#### WORK TO BE COMPLETED:
With the line containing "vfov_deg: 22.2" as the start and the line containing "exposure_s: 1/80" as the end, transcribe that span of the entries below exactly, including both.

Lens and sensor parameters
= = = =

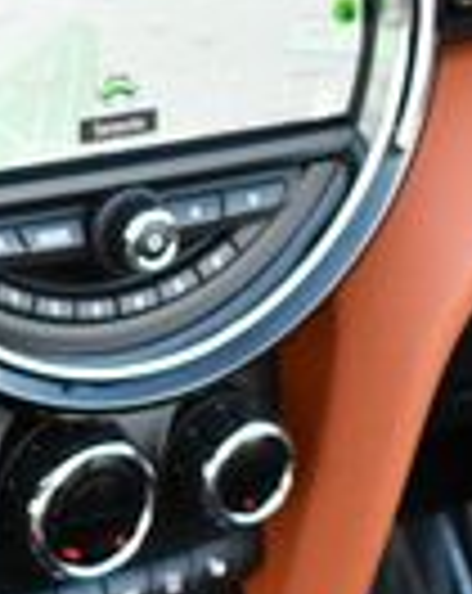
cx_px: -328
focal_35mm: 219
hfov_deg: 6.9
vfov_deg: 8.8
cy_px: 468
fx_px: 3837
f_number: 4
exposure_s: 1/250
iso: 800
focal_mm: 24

= = = =

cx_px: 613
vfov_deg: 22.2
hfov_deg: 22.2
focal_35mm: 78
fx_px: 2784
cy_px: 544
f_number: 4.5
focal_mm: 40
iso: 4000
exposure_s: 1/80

= = = =

#### THE COMPLETED TASK:
vfov_deg: 22.2
hfov_deg: 22.2
focal_35mm: 78
fx_px: 2784
cy_px: 544
f_number: 4.5
focal_mm: 40
iso: 4000
exposure_s: 1/80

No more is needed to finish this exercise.